In May, together with Luz Alcira Granada, Director of Advocacy and Communications, we had a meeting with UNHCR to be part of this initiative which we quickly accepted. The participation in this project would be part of Save the Children’s own project of attention to the population coming from Venezuela, one of the proposals that came out with this project and to commemorate the World Refugee Day (June 20) was to carry out a campaign with children as these are also being affected.
During the filming of the short I had many mixed feelings, not only was I helping children but I was helping Venezuelan children who, like me at the time, left the country in uncertainty without knowing what would happen, if they would live the same, better or worse than in Venezuela, without really understanding the reason for the abrupt change. Because of the proximity of the two countries one would think that there is not much cultural difference and that this difference is based only on accent and the use of some words, but it is not so. There are many differences between a Caracas native and a Bogota native. When I saw the Venezuelan children involved in the recordings and enthusiastic about them, for wanting to help more children like them; and the Colombian children touched by the sentences, shocked by the cruelty of them and eager to change the situation of their new friends, I just cried.

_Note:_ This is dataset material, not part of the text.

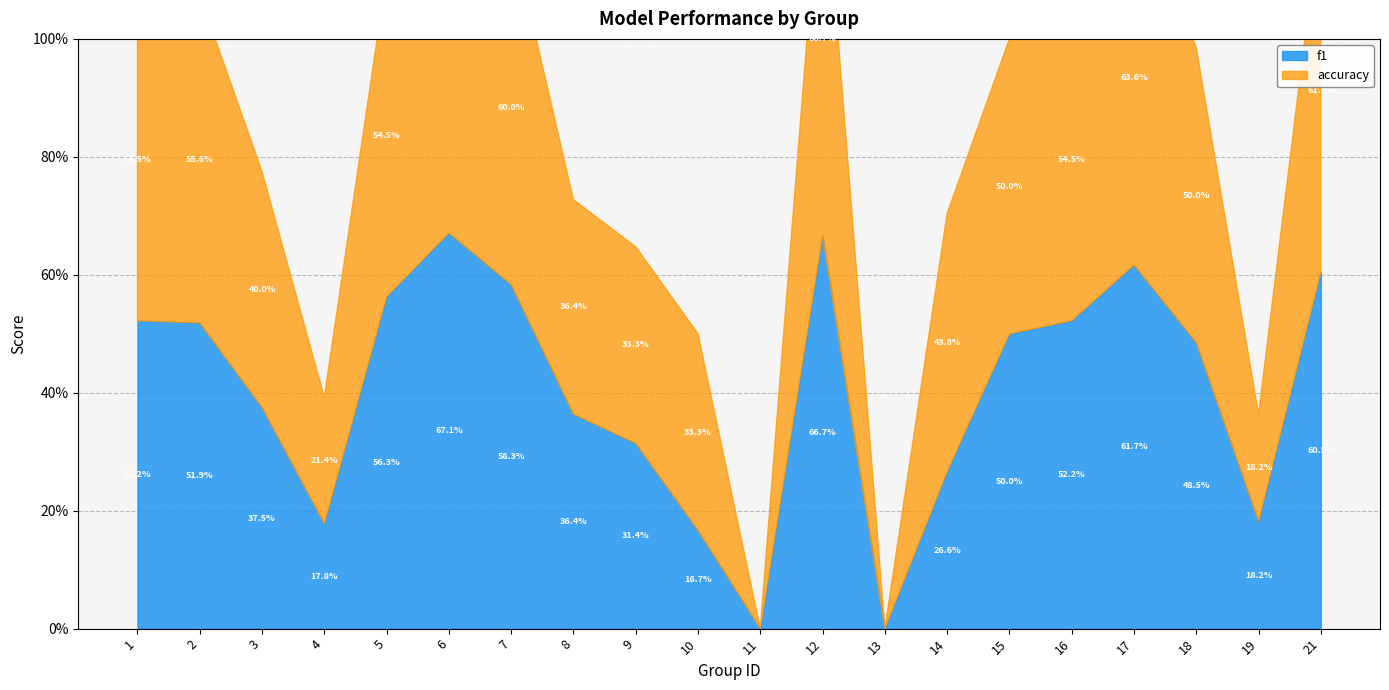

At how many categories does at least one series exceed 0?

18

Yes, I cried during the recordings because I couldn’t believe that we had to come to these instances to protect innocence and happiness. I realized that, among all, I was very lucky. I didn’t really receive much bullying when I entered school in Colombia, I made friends very quickly and they accepted me as I am, even though now I confuse accents and use words from here and there, it is still my brand and it is my pride to be Venezuelan. I never imagined going through all of what these children have gone through, and even so, there they were commenting on their experiences with smiling faces from being on Caracol Television (many said they were in a dream) but still with a hint of sadness in their eyes.
There’s one particular kid who made me breakdown because he reminded me of my older brother. A 14-year-old Venezuelan boy with Asperger’s syndrome* who has even had to face a weapon just because he is Venezuelan and has a behavioral disorder. And yet, he was one of the strongest of all the children there and the one I felt closest to. Angelo, he was happy to participate, he felt like a little hero to his family and together with his mother they expressed their desire to be ambassadors of this initiative. The Colombian children were also interested in continuing with this, in bringing awareness to what was happening and fighting against it, they all think that xenophobia is wrong and that no one should suffer discrimination because of their origin.
If children can fight against xenophobia, why can’t we? Once again I express my gratitude to Colombia and I hope that we will be more and more people who join this initiative so that more Venezuelans feel the Colombian warmth.
*Asperger’s syndrome: is an autism spectrum disorder that is usually less severe. People with this disorder may have unusual social behavior and a deep interest in specific issues.